■ Instructions for the task ■
All of the entries below, duplicated exactly, make up the answer.

■ Record set ■
--------

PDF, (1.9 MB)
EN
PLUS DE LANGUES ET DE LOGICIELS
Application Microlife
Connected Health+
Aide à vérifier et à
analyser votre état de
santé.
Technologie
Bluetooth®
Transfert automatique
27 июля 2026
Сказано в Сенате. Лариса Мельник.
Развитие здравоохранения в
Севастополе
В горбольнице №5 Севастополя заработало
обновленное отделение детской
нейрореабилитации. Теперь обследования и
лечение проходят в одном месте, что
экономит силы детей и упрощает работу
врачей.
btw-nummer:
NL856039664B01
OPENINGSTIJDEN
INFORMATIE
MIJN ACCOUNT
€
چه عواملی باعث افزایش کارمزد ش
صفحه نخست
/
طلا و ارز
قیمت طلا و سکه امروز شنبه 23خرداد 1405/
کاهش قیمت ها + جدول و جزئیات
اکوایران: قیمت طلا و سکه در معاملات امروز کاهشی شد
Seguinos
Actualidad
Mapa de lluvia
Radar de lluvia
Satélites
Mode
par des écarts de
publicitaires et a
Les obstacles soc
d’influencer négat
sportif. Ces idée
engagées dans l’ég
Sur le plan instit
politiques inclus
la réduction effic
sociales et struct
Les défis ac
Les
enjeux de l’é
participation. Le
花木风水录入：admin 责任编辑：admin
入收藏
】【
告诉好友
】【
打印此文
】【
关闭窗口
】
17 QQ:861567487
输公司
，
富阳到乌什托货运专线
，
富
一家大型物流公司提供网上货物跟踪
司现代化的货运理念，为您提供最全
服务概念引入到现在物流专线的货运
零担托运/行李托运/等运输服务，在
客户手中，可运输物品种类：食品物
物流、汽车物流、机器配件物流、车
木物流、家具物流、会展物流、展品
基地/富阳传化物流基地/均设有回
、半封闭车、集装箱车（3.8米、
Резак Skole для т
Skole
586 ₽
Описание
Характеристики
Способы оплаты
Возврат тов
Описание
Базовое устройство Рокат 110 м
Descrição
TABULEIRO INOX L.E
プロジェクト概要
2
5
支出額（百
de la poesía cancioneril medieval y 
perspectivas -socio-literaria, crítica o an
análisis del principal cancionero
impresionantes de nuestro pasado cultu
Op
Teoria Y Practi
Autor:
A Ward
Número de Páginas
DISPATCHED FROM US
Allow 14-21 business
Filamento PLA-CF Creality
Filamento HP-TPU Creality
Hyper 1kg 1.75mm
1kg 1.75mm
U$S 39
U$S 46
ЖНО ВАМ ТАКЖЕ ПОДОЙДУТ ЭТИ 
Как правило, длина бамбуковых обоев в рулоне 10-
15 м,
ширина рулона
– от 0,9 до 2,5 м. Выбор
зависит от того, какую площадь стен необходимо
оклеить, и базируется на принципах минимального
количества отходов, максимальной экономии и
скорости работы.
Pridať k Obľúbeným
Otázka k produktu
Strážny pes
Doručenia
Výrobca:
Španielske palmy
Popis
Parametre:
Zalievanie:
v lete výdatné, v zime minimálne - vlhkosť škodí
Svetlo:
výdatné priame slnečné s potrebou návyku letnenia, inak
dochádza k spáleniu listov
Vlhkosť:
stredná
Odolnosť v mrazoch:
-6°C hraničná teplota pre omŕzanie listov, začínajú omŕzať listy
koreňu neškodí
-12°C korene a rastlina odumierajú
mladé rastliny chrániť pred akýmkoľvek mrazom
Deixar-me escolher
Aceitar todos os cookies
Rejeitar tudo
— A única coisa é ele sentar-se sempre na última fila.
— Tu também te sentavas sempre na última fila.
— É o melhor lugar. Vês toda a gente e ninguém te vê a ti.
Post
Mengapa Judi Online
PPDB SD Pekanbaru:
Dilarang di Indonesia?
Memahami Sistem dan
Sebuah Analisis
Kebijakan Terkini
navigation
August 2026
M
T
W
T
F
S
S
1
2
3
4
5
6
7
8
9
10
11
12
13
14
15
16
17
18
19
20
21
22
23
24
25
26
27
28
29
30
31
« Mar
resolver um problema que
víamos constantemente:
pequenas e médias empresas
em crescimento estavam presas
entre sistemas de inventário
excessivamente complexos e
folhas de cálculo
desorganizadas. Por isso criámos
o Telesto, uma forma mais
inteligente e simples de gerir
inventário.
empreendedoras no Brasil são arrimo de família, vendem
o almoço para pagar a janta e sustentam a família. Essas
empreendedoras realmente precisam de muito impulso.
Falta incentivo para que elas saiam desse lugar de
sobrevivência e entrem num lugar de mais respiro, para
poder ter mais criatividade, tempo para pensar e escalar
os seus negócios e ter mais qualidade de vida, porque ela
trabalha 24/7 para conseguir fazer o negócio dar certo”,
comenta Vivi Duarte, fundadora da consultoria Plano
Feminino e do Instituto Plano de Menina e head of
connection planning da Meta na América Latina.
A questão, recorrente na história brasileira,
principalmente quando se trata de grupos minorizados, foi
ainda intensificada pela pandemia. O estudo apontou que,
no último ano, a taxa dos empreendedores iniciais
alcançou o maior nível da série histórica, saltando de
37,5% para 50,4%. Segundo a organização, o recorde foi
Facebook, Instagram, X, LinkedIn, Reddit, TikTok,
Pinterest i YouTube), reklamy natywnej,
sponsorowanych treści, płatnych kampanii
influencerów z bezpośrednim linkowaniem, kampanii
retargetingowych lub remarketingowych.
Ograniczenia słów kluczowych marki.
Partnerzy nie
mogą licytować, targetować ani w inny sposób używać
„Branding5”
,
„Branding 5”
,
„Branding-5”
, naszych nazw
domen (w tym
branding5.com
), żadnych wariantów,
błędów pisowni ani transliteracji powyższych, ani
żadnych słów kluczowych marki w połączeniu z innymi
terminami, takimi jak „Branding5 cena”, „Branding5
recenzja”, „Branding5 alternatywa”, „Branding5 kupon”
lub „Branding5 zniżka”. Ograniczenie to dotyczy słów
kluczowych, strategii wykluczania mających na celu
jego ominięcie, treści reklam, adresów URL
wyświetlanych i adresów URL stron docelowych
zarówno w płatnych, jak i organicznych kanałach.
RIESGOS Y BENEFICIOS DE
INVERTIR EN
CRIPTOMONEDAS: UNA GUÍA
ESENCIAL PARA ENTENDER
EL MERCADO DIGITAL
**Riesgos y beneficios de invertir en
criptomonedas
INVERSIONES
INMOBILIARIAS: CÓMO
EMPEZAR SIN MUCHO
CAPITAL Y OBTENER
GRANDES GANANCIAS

--------

■ Problem solution ■
PDF, (1.9 MB)
EN
PLUS DE LANGUES ET DE LOGICIELS
Application Microlife
Connected Health+
Aide à vérifier et à
analyser votre état de
santé.
Technologie
Bluetooth®
Transfert automatique
27 июля 2026
Сказано в Сенате. Лариса Мельник.
Развитие здравоохранения в
Севастополе
В горбольнице №5 Севастополя заработало
обновленное отделение детской
нейрореабилитации. Теперь обследования и
лечение проходят в одном месте, что
экономит силы детей и упрощает работу
врачей.
btw-nummer:
NL856039664B01
OPENINGSTIJDEN
INFORMATIE
MIJN ACCOUNT
€
چه عواملی باعث افزایش کارمزد ش
صفحه نخست
/
طلا و ارز
قیمت طلا و سکه امروز شنبه 23خرداد 1405/
کاهش قیمت ها + جدول و جزئیات
اکوایران: قیمت طلا و سکه در معاملات امروز کاهشی شد
Seguinos
Actualidad
Mapa de lluvia
Radar de lluvia
Satélites
Mode
par des écarts de
publicitaires et a
Les obstacles soc
d’influencer négat
sportif. Ces idée
engagées dans l’ég
Sur le plan instit
politiques inclus
la réduction effic
sociales et struct
Les défis ac
Les
enjeux de l’é
participation. Le
花木风水录入：admin 责任编辑：admin
入收藏
】【
告诉好友
】【
打印此文
】【
关闭窗口
】
17 QQ:861567487
输公司
，
富阳到乌什托货运专线
，
富
一家大型物流公司提供网上货物跟踪
司现代化的货运理念，为您提供最全
服务概念引入到现在物流专线的货运
零担托运/行李托运/等运输服务，在
客户手中，可运输物品种类：食品物
物流、汽车物流、机器配件物流、车
木物流、家具物流、会展物流、展品
基地/富阳传化物流基地/均设有回
、半封闭车、集装箱车（3.8米、
Резак Skole для т
Skole
586 ₽
Описание
Характеристики
Способы оплаты
Возврат тов
Описание
Базовое устройство Рокат 110 м
Descrição
TABULEIRO INOX L.E
プロジェクト概要
2
5
支出額（百
de la poesía cancioneril medieval y 
perspectivas -socio-literaria, crítica o an
análisis del principal cancionero
impresionantes de nuestro pasado cultu
Op
Teoria Y Practi
Autor:
A Ward
Número de Páginas
DISPATCHED FROM US
Allow 14-21 business
Filamento PLA-CF Creality
Filamento HP-TPU Creality
Hyper 1kg 1.75mm
1kg 1.75mm
U$S 39
U$S 46
ЖНО ВАМ ТАКЖЕ ПОДОЙДУТ ЭТИ 
Как правило, длина бамбуковых обоев в рулоне 10-
15 м,
ширина рулона
– от 0,9 до 2,5 м. Выбор
зависит от того, какую площадь стен необходимо
оклеить, и базируется на принципах минимального
количества отходов, максимальной экономии и
скорости работы.
Pridať k Obľúbeným
Otázka k produktu
Strážny pes
Doručenia
Výrobca:
Španielske palmy
Popis
Parametre:
Zalievanie:
v lete výdatné, v zime minimálne - vlhkosť škodí
Svetlo:
výdatné priame slnečné s potrebou návyku letnenia, inak
dochádza k spáleniu listov
Vlhkosť:
stredná
Odolnosť v mrazoch:
-6°C hraničná teplota pre omŕzanie listov, začínajú omŕzať listy
koreňu neškodí
-12°C korene a rastlina odumierajú
mladé rastliny chrániť pred akýmkoľvek mrazom
Deixar-me escolher
Aceitar todos os cookies
Rejeitar tudo
— A única coisa é ele sentar-se sempre na última fila.
— Tu também te sentavas sempre na última fila.
— É o melhor lugar. Vês toda a gente e ninguém te vê a ti.
Post
Mengapa Judi Online
PPDB SD Pekanbaru:
Dilarang di Indonesia?
Memahami Sistem dan
Sebuah Analisis
Kebijakan Terkini
navigation
August 2026
M
T
W
T
F
S
S
1
2
3
4
5
6
7
8
9
10
11
12
13
14
15
16
17
18
19
20
21
22
23
24
25
26
27
28
29
30
31
« Mar
resolver um problema que
víamos constantemente:
pequenas e médias empresas
em crescimento estavam presas
entre sistemas de inventário
excessivamente complexos e
folhas de cálculo
desorganizadas. Por isso criámos
o Telesto, uma forma mais
inteligente e simples de gerir
inventário.
empreendedoras no Brasil são arrimo de família, vendem
o almoço para pagar a janta e sustentam a família. Essas
empreendedoras realmente precisam de muito impulso.
Falta incentivo para que elas saiam desse lugar de
sobrevivência e entrem num lugar de mais respiro, para
poder ter mais criatividade, tempo para pensar e escalar
os seus negócios e ter mais qualidade de vida, porque ela
trabalha 24/7 para conseguir fazer o negócio dar certo”,
comenta Vivi Duarte, fundadora da consultoria Plano
Feminino e do Instituto Plano de Menina e head of
connection planning da Meta na América Latina.
A questão, recorrente na história brasileira,
principalmente quando se trata de grupos minorizados, foi
ainda intensificada pela pandemia. O estudo apontou que,
no último ano, a taxa dos empreendedores iniciais
alcançou o maior nível da série histórica, saltando de
37,5% para 50,4%. Segundo a organização, o recorde foi
Facebook, Instagram, X, LinkedIn, Reddit, TikTok,
Pinterest i YouTube), reklamy natywnej,
sponsorowanych treści, płatnych kampanii
influencerów z bezpośrednim linkowaniem, kampanii
retargetingowych lub remarketingowych.
Ograniczenia słów kluczowych marki.
Partnerzy nie
mogą licytować, targetować ani w inny sposób używać
„Branding5”
,
„Branding 5”
,
„Branding-5”
, naszych nazw
domen (w tym
branding5.com
), żadnych wariantów,
błędów pisowni ani transliteracji powyższych, ani
żadnych słów kluczowych marki w połączeniu z innymi
terminami, takimi jak „Branding5 cena”, „Branding5
recenzja”, „Branding5 alternatywa”, „Branding5 kupon”
lub „Branding5 zniżka”. Ograniczenie to dotyczy słów
kluczowych, strategii wykluczania mających na celu
jego ominięcie, treści reklam, adresów URL
wyświetlanych i adresów URL stron docelowych
zarówno w płatnych, jak i organicznych kanałach.
RIESGOS Y BENEFICIOS DE
INVERTIR EN
CRIPTOMONEDAS: UNA GUÍA
ESENCIAL PARA ENTENDER
EL MERCADO DIGITAL
**Riesgos y beneficios de invertir en
criptomonedas
INVERSIONES
INMOBILIARIAS: CÓMO
EMPEZAR SIN MUCHO
CAPITAL Y OBTENER
GRANDES GANANCIAS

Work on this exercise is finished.